US food aid policies create 561 jobs in Kansas, risk millions of lives around the world
I read recently the First Law of Policy Economics: Every inefficiency is someone’s income. US food aid policy is definitely no exception, and it is riddled with inefficiencies.
Exhibit A: This invitation from a coalition of big US shipping interests to an event in Washington today. At this event, USA Maritime will have tried to convince lawmakers and their staff that ancient and outdated US food aid legislation, which requires virtually all US food aid to be bought in-kind from the US, processed and bagged in the US, and shipped on US-flag ships to even the most far-flung destinations, should not be altered.
Let us leave aside for a moment that the report recommending favorable policies for the US shipping industry was bought and paid for by the US shipping industry and may not be the most objective or trustworthy source on the subject.
The main thrust of the shipping industry’s argument is that handling, processing and shipping food aid creates US jobs—13,127 of them to be exact—and boosts US industry, leading to this actual headline: “Food For Peace Program Produces More Than 870 Iowa Jobs.” If these policies were removed, they argue, it would be less profitable to operate a ship under the US flag, the US-flag fleet would shrink, and American jobs would be lost.
“Did you know,” reads the invitation, “that these programs have positive economic consequences for our economy at home?” The report tries to quantify one benefit of current US food aid policies, but (obviously) does not discuss the considerable costs of these policies to US tax payers, to the US’s reputation and credibility abroad, and most importantly to programs’ intended recipients—the millions of hungry and malnourished people fed by the world’s largest food aid donor every year.
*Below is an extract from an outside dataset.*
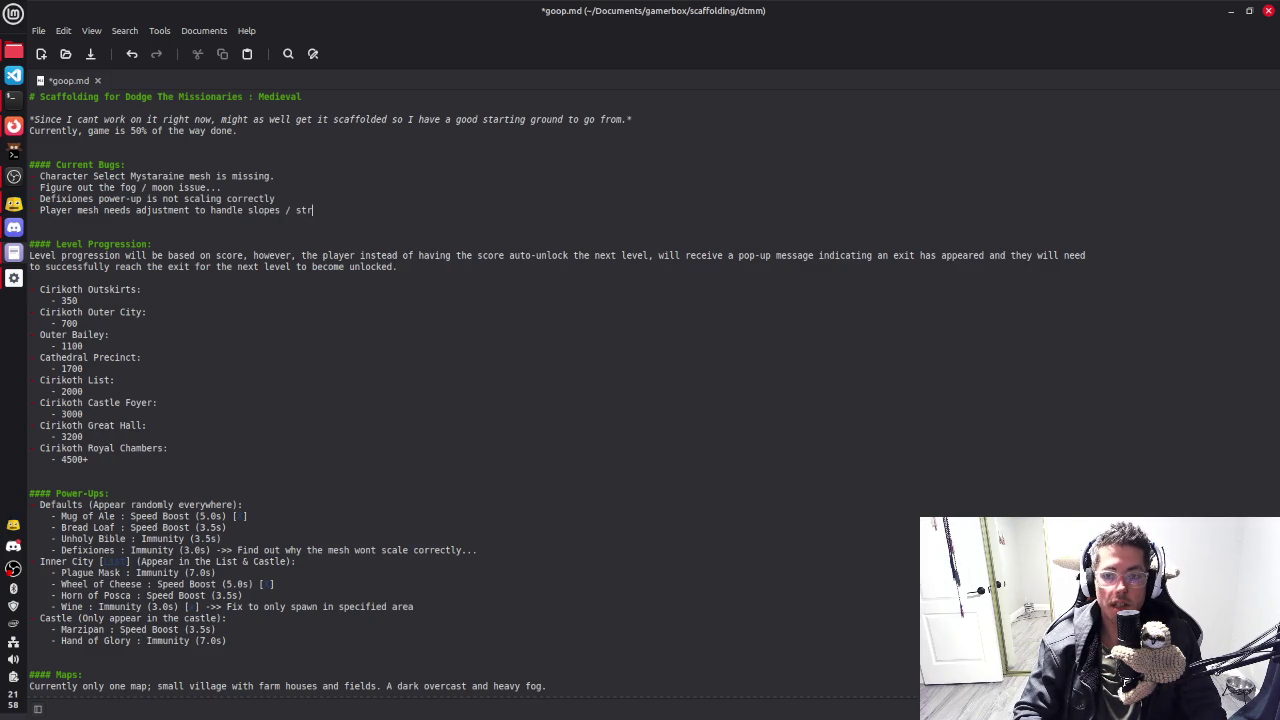
pyautogui.write('moe')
The shipping industry’s arguments don’t hold water for many reasons. Here are two of the big ones:
First, assuming that you did want to subsidize the US Maritime industry, US food aid policies that create an overpriced, uncompetitive oligopoly are NOT a good way to do it. There are much cleaner, simpler and more effective ways to support US Maritime, such as direct payments to vessel owners. There is no reason to bundle shipping subsidies in with humanitarian aid other than the deeply cynical logic that it’s easier to rally public and Congressional support around money for starving children than around padding to the bottom line of multinational shipping conglomerates.
Second, current US food aid policies are NOT an effective or efficient way for the US to achieve what should rightly be the primary objective for food aid. According to the government’s own accountability office, buying food locally in sub-Saharan Africa (which is where the majority of US food aid goes) costs 34 percent less than shipping it from the US, AND gets there on average more than 100 days more quickly, AND is more likely to be the kind of food people are used to eating. I am not arguing that cash aid is ALWAYS better than food aid, only that any reasonable food aid policy would allow aid agencies the flexibility to determine what kind of assistance works best in each situation.
Despite resistance from all three sides of the iron triangle holding this legislation in place, innovators have managed to break loose about $400 million for pilot and supplemental programs over the last two years to buy food locally or regionally. This is still a small sum compared to the roughly $2 billion that the US spends annually, but it is progress.
With today’s lame report, the big shipping companies behind USA Maritime are asking us to value a few thousand American jobs in a declining and uncompetitive industry over America's humanitarian reputation abroad AND the lives of the millions more people around the world who would benefit from reform to US food aid policy.
Do we even have to say it? This is NOT a fair trade.